Sermon preached on the 3rd Sunday of Easter at the Church of St. Luke & St. Simon Cyrene: Acts 3:12-19, 1 John 3:1-7, Luke 24:36b-48
Last week in her sermon and her presentation after the late Service, Canon Denise Yarborough spoke about her experience traveling in Israel and Palestine. She was, as many I believe rightfully are, critical of the Israeli government in their policies toward and treatment of the Palestinians. She carefully said that she was aware that such criticism can only be leveled when we Christians are honest about our own history of dealing with the Jews.
This morning we are confronted with that history head on by the first reading. The Apostle Peter says,
But you rejected the Holy and Righteous One and asked to have a murderer given to you, and you killed the Author of life…
Peter uttered these words in a hot-headed sermon recorded in the Acts of the Apostles and they have caused nothing but mischief down through the ages. People have heard them and been incited to prejudice against, even hatred of, the Jews as “Christ killers.”
Pogroms have followed these words in which hundreds of thousands have had their lives destroyed, and this eventuated in the greatest pogrom of all, the genocide of what we call “the Holocaust,” where millions lost their lives.
There’s no way around it, the church is deeply implicated in this prejudice and violence. If we did not directly instigate it, we passively let it happen. This is to our eternal shame.
We must say now loudly and clearly that anti-Judaism has no place among Christians. It is a pernicious sin that we must root out from our lives.

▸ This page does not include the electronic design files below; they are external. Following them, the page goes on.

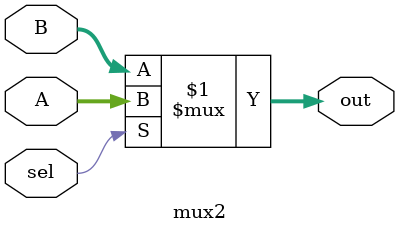
<source format=v>
module barrel #(parameter width = 64) (
	input [width-1:0] in,
	input [$clog2(width)-1:0] ct,
	input dir,
	input [1:0] type,
	output [width-1:0] out
	);

	/* direct  inputs = f */
	/* shifted inputs = g */
	/* mux    outputs = h */
	wire [width-1:0] f[$clog2(width)-1:0], g[$clog2(width)-1:0], h[$clog2(width):0];

	assign h[0] = in;
	assign out = h[$clog2(width)-1];

	generate
		genvar i;
		for(i = 0; i < $clog2(width) - 1; i = i+1)
		begin : a
			magic#(.width(width), .shift(2**i)) v(h[i], type, left, g[i]);
			mux2 #(.width(width)) u(h[i], g[i], ct[$clog2(width)-i-1], h[i+1]);
		end
	endgenerate

endmodule

module magic #(parameter width = 64, parameter shift = $clog2(width)) (
	input [width-1:0] h,
	input [1:0] type,
	input left,
	output reg [width-1:0] z
	);

	localparam NS=0, LO=1, AR=2, RO=3;

	always @ (*)
	begin
		if (left)
		begin
			case(type)
				NS: z <= h;
				LO: z <= h <<  shift;
				AR: z <= h <<< shift;
				RO: z <= { h[width-1-shift:0], h[width-1:width-1-shift-1] };
			endcase
		end
		else
		begin
			case(type)
				NS: z <= h;
				LO: z <= h >>  shift;
				AR: z <= h >>> shift;
				RO: z <= { h[width-1:width-1-shift-1], h[width-1-shift:0] };
			endcase
		end
	end
	
endmodule

module mux2 #(parameter width = 64) (
	input [width-1:0] A, B,
	input sel,
	output [width-1:0] out
	);

	assign out = sel ? A : B;

endmodule

</source>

Jews are our brothers and sisters in faith. We may disagree about whether Jesus is the Messiah or not, but there is a vast heritage we hold in common. Our attitude toward Jewish people ought to be nothing other than respect.
Peter’s hot-headed sermon is unfortunately the first in many a proclamation by the Church that forgot and still forgets the attitude of Jesus himself and the mission to which he has called us.
When Jesus meets the disciples after his death and resurrection he does not come to them with blame and chastisement, even though he had every reason and right to do so. He comes bringing peace and the desire to renew relationship. More than that, he comes with trust, asking these very ones who have betrayed and abandoned him to carry on his mission.
And what is this mission other than to carry his peace, forgiveness and trust to the world? In our Gospel reading this morning it says that this message of “repentance and forgiveness of sins is to be proclaimed in his name to all nations.”
But wasn’t Peter just emphasizing his hearers need for repentance? Didn’t those who worked for Jesus’ death need to repent? Yes, they did, but his attempt to bring them to repentance was not Jesus’ style. Jesus’ style was to love and forgive first, believing that the response to love and forgiveness is a change of heart. In fact I would characterize Jesus’ definition of repentance to be a change of heart and mind. Peter’s is more about establishing guilt. There is a vast difference.
Even John, who had some very tough things to say about sin, knew that people had to have hope before they could repent. “All who have this hope in him purify themselves, just as he is pure.” And what is that hope? “Beloved, we are God’s children now…we will be like him, for we will see him as he is.”
It is that hope that John knows is the motivator for living the life without sin that he desperately wants the members of his community to live. God loves first, always, always, God loves first.
It may seem that I have gone out on quite a limb to say basically that St. Peter was wrong in his approach. Isn’t this Scripture I’m talking about? Isn’t it arrogant to say something in Scripture is wrong?
It can be, yes. But we do have a way to judge even Scripture against itself. Luke gives it to us both in this Easter story we just heard and the one immediately prior to it.
You’ll remember the story that comes right before this. Two disciples are walking down the road, leaving Jerusalem in dismay after Jesus’ death. They meet Jesus on the road but they do not know it is him. While they walk along we are told that Jesus “beginning with Moses and all the prophets…interpreted to them the things about himself in all the scriptures.” In today’s reading we are told that “he opened their minds to understand the scriptures.”
Luke is telling us that Jesus is the interpreter of Scripture for us. We understand it all through him. He is the test for the truth of all Scripture. On that basis I can say that I believe Peter was wrong in his approach with his fellow Jews. I do not believe he was using Jesus’ approach, and the proof is in the pudding, as they say: centuries of horrific persecution that no one can possibly say is in line with Jesus’ teaching or way of life.
We must be “Jesus smart” when we read the Bible. We must let Jesus open our minds to understand the Scriptures.
We do so as God’s beloved children. This too is the message to be proclaimed to all people.
See what love the Father has for us, that we should be called children of God; and that is what we are.
The good news is that we are God’s children just because that is what God calls us, not because of anything we have or have not done.
And that is the “Jesus attitude” we need to bring to our relationship with all people, including, and perhaps especially, our Jewish brothers and sisters.